You should also be aware that Java multi-threading has changed significantly since 1996. The notify() and wait() methods that were part of the original language design got a lot of flack from concurrency experts and in Java 5 (2004, says wiki) high level concurrency objects like the ReentrantLock were introduced which are now the preferred way of doing things.

So the criticisms you mention are probably correct, but outdated.

Michael Clerx
Good point. I overlooked the date on that.
DrDipshit
A: 

I think main difficulty may lay in scenario like that:

  1. Create object at caller:

    final Object lock = new Object();

  2. In client, pass it via RMI call to remote server:

    remote.doSomeStuff(lock);

  3. In server, try to do sync:

    void doSomeStuff(final Object lock) { synchronized(lock) { ... } }

  4. Now, main problem is how to ensure synchronization between server & client, in case when client also wishes to acquire monitor of lock object.

Victor Sorokin
Well, in that situation i think it's a pretty common opinion that the synchronization is in fact on the lock stub, not the remote object. So, in general, that when you write `synchronized(object){...}` and if object is a remote object, you are in fact synchronizing on the local stub and not on the remote object. I would not expect something different.But note that the problem that the question speaks about is totally different.
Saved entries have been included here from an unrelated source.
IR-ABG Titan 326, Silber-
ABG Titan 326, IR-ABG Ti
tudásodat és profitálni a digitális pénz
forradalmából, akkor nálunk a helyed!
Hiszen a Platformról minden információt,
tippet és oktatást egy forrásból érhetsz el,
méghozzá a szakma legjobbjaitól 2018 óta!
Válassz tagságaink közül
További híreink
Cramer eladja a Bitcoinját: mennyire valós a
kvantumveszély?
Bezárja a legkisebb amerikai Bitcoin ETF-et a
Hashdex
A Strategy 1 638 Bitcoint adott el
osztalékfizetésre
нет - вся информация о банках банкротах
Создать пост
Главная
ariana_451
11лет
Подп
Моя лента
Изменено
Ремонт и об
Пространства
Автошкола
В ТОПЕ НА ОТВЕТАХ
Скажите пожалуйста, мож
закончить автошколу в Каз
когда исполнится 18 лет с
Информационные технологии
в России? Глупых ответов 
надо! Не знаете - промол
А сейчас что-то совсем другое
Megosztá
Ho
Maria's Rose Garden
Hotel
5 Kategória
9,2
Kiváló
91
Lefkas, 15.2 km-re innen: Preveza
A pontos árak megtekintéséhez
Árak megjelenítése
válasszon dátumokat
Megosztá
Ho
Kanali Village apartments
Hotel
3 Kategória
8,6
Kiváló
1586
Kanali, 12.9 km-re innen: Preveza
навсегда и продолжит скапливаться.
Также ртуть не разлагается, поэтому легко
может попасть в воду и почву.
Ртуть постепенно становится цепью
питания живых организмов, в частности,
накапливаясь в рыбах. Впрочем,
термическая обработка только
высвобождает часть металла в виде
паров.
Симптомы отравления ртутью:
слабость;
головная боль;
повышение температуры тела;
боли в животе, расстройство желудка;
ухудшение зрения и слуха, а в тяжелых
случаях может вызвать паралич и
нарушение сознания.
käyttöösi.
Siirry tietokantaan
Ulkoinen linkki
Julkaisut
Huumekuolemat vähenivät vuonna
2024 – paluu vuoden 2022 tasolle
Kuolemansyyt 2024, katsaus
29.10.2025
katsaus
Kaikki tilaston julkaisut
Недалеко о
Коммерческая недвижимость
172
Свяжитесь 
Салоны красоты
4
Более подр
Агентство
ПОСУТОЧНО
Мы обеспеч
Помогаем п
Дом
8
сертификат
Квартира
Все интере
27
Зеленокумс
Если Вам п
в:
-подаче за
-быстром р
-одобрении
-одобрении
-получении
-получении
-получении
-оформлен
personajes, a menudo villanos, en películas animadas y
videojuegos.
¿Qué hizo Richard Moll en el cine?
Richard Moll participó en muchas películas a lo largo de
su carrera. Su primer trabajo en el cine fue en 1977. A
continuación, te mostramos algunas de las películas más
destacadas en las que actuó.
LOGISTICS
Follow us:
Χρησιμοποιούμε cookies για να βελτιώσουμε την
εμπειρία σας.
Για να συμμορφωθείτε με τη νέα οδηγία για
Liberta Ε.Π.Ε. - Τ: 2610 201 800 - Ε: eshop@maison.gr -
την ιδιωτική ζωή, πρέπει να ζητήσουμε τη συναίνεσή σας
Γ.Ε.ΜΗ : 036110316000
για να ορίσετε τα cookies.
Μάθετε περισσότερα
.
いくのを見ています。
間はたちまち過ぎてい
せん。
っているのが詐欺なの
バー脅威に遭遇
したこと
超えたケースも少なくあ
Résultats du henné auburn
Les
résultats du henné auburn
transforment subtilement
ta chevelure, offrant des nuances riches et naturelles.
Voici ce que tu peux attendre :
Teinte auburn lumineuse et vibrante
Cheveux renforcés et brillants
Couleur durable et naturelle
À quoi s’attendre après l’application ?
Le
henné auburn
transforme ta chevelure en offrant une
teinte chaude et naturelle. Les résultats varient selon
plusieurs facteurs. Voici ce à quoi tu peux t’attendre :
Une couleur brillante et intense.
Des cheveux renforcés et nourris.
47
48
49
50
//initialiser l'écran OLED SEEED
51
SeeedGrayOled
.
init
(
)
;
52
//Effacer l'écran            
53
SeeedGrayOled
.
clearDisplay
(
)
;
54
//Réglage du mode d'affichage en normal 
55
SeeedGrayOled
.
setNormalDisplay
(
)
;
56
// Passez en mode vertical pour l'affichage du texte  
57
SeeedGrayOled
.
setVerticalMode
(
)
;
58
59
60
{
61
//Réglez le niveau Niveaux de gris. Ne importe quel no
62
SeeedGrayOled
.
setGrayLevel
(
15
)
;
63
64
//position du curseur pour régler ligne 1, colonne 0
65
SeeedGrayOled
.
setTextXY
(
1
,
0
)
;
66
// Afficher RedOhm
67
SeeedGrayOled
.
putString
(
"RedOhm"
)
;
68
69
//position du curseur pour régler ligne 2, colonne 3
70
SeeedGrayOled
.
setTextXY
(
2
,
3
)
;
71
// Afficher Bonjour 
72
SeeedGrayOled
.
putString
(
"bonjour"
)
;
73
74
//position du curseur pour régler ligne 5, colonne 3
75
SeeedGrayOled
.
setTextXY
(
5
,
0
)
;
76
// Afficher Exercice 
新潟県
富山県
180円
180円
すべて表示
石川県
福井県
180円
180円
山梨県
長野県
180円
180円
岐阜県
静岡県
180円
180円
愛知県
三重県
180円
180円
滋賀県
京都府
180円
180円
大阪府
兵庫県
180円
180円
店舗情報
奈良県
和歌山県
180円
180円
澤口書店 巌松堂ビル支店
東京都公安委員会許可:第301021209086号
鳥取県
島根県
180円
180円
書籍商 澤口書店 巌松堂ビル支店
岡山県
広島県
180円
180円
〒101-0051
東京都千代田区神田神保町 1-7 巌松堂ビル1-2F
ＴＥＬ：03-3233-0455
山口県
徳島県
Your answer poses the problem of distributed synchronization, while my question is on local synchronization (where synchronizations are in the server side).
Andrea Zilio
I think that problem vaguely mentioned in `Wollrath` excerpt relates to scenario I described.I would expect server-local sync to work, since would it not work it will mean violation of Java concurrency framework. And it would be very strange :)
Victor Sorokin
A: 

What your first reference is saying is that within a single VM instance, invocations on an RMI Stub (client to an RMI server) will be internally synchronized. That is, the stub (or proxy, as the text seems to call it) itself will prevent multiple threads from concurrently invoking a method on the remote server. It clarifies, however, that two VMs each with stubs for a remote server will not be blocked from concurrently invoking the remote server (which is obvious, because they cannot share a lock, and RMI itself does not prevent concurrency at the server). If this is undesirable, the RMI server will have to implement a locking mechanism to prevent multiple concurrent invocations.

The second reference does not in anyway contradict the first. The second merely clarifies that if you try to synchronize on a stub, it will only be locked locally, and will not impact the concurrency of the remote server.

Combining the two texts, we can read that synchronizing on a stub will prevent the multiple threads in the same VM from concurrently accessing the remote, but will not prevent threads in distinct VMs from concurrent access.